Abnormal Behavior Week 4 Discussion To prepare:
Review the neurodevelopmental disorders in the DSM-5.
Review the interactive media program “Autism Spectrum Disorder: A Case Study” found in this week’s Learning Resources.
Review the interactive media program “Intellectual and Developmental Disability (IDD): A Case Study” found in this week’s Learning Resources.
Select one of these two neurodevelopmental disorders on which to focus for this Discussion.
Post the following:
Based on the DSM-5 and the scholarly articles found in this week’s Learning Resources, define and explain the neurodevelopmental disorder exemplified in the case study that you selected.
Explain how and why some of the symptoms associated with neurodevelopmental disorders contribute to criminal behavior.
Explain the forensic psychological implications of this neurodevelopmental disorder.
Note: Your posts should be substantial (300–500 words), supported with scholarly evidence from your research and/or the Learning Resources, and properly cited using APA style. Personal anecdotes are acceptable within meaningful responses but cannot stand alone as a response.
Neurodevelopmental disorders are a group of conditions characterized by impairments in brain development and functioning that affect various aspects of an individual’s daily life. One example of a neurodevelopmental disorder is Autism Spectrum Disorder (ASD), which is often diagnosed in early childhood and affects social interaction, communication skills, and behavior. It is important to note that ASD is a spectrum disorder, meaning that individuals can have a wide range of symptoms and varying levels of severity.
The symptoms of ASD can contribute to criminal behavior in several ways. Firstly, difficulties in social interaction and communication can hinder an individual’s ability to understand and conform to societal norms and expectations. They may struggle with understanding nonverbal cues, maintaining eye contact, or interpreting social situations accurately. This can lead to misunderstandings, miscommunications, and a lack of awareness of appropriate behavior, potentially resulting in behaviors that are perceived as deviant or even criminal.
Secondly, individuals with ASD may have restricted and repetitive patterns of behavior, interests, or activities. These repetitive behaviors, such as rocking, hand flapping, or lining up objects, can draw attention or be misinterpreted in certain contexts.
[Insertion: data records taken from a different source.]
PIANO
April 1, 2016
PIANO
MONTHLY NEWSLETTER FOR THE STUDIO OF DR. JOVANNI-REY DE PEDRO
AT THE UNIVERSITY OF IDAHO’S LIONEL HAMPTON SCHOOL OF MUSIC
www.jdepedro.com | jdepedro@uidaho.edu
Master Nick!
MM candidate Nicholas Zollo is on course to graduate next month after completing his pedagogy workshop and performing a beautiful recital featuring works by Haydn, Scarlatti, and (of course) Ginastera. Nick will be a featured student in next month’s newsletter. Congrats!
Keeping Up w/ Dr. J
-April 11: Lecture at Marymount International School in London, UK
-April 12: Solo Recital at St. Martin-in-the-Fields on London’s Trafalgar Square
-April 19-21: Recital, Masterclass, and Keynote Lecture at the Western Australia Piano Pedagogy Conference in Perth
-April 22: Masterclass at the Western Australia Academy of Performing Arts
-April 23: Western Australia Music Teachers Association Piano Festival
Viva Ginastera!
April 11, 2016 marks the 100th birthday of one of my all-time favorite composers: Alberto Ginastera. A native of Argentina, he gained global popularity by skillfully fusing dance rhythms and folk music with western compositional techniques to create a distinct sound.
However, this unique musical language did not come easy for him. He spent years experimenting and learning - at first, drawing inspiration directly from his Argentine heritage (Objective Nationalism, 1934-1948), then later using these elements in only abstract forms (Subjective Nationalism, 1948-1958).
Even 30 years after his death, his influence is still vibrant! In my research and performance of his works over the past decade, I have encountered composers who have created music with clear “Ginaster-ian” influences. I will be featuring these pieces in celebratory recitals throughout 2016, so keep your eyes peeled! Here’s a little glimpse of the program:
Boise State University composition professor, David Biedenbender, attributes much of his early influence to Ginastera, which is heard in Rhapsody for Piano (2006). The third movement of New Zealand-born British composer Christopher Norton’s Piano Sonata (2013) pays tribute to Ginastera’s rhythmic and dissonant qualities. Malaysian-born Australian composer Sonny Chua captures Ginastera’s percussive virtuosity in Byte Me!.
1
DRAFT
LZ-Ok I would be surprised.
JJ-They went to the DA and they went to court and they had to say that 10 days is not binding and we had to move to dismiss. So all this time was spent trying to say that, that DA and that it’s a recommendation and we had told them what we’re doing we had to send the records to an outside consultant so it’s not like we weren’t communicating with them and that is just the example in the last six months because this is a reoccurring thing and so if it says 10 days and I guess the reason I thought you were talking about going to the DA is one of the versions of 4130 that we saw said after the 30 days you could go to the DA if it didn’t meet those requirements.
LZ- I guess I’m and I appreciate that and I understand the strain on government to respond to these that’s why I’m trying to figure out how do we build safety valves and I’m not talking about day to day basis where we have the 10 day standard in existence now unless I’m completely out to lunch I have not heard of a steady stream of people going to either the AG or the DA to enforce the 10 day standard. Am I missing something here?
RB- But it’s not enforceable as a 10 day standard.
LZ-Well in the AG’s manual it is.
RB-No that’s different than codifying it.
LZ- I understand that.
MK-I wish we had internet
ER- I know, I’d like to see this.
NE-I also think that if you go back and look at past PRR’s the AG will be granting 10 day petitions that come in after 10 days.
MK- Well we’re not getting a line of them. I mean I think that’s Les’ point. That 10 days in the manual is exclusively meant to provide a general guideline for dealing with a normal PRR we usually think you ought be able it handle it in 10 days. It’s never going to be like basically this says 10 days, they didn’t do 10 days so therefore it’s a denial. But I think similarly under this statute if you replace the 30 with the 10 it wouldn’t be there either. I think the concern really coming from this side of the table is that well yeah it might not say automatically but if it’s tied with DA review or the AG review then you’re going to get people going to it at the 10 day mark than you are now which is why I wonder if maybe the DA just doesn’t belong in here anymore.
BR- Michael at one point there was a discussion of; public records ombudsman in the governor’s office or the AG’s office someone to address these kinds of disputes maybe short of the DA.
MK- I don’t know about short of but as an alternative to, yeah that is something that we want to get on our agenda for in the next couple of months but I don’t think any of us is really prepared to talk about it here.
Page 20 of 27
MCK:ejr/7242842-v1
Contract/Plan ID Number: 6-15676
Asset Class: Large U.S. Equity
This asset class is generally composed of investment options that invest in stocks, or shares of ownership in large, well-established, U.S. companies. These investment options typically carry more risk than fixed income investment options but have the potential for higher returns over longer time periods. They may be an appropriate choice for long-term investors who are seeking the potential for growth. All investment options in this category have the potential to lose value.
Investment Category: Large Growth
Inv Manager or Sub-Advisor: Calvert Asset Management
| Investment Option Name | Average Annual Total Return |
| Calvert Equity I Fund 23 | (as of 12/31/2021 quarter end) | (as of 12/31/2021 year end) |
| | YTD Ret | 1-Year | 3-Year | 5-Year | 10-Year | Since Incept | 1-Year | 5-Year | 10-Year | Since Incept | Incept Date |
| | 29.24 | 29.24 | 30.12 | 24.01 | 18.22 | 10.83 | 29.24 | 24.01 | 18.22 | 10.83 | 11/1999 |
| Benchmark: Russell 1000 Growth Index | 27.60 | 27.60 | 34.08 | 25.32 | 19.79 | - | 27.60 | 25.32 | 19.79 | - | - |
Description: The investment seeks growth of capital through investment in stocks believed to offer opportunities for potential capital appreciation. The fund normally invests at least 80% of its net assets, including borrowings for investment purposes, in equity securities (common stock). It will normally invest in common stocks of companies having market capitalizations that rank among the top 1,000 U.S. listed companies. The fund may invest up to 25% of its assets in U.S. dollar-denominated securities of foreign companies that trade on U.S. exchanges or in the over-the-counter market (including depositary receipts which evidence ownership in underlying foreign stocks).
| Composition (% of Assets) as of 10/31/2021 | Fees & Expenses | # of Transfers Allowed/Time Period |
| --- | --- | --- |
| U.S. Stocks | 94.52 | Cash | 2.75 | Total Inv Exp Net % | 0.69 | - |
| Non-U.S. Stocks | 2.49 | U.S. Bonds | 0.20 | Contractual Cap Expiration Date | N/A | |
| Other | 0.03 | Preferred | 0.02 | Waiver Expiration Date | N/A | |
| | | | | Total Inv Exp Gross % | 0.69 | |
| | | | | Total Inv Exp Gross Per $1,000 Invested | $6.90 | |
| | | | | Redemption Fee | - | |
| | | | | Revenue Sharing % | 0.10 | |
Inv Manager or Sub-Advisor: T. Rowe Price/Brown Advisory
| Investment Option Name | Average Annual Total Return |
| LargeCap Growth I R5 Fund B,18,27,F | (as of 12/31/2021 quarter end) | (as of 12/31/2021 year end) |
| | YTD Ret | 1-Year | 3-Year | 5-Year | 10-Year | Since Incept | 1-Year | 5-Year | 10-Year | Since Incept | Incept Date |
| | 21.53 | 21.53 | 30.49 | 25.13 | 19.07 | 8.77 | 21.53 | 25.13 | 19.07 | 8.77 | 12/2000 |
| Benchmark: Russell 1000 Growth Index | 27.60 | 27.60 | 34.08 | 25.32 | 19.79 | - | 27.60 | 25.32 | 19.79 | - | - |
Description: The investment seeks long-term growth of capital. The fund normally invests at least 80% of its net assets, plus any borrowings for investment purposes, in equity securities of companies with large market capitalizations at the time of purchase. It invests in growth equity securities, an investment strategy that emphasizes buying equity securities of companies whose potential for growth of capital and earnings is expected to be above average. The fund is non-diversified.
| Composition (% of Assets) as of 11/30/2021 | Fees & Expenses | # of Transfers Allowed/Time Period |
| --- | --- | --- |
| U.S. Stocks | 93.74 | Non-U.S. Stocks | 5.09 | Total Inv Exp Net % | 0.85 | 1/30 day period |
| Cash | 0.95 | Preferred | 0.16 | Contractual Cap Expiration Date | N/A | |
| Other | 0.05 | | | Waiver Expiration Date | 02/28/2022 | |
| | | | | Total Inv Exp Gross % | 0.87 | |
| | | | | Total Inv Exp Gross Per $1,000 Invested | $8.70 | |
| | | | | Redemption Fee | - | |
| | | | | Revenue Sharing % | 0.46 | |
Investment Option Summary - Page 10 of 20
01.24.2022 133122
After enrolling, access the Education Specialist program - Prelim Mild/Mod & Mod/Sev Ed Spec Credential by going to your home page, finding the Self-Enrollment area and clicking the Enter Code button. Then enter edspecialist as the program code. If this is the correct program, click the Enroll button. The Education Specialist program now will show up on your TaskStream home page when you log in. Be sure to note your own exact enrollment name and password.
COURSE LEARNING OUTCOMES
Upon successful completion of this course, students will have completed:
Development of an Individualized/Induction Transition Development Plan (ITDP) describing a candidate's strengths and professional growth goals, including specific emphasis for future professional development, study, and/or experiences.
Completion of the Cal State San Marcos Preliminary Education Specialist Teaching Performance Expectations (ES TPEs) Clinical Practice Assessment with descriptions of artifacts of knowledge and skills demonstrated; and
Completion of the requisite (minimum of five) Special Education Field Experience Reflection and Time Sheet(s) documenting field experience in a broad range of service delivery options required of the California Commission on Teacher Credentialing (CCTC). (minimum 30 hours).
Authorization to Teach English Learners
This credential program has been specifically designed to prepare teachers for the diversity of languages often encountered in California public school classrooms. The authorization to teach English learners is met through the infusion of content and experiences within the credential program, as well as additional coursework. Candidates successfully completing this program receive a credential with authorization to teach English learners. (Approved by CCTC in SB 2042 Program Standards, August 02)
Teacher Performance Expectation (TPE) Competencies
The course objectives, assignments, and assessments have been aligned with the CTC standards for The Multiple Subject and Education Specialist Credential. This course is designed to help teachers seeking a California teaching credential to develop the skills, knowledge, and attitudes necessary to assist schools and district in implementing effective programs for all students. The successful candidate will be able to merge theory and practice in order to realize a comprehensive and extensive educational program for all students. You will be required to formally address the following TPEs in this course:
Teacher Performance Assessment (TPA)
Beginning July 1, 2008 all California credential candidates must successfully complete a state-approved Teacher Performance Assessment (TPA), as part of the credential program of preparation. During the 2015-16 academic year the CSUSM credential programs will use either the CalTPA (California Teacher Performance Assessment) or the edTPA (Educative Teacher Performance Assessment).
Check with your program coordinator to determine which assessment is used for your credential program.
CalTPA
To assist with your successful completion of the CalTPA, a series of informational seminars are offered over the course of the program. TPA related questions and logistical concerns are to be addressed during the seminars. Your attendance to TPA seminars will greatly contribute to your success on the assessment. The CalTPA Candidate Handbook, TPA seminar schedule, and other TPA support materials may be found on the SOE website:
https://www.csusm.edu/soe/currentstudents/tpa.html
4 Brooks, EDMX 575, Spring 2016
In some cases, these behaviors may result in altercations or conflicts with others, which can escalate into criminal incidents.
Thirdly, individuals with ASD often have difficulties with impulse control and emotional regulation. This can lead to impulsive behaviors, outbursts of anger, or difficulties managing frustration, which can increase the risk of engaging in aggressive or criminal acts. These individuals may also have difficulties understanding the consequences of their actions or assessing the potential risks associated with certain behaviors.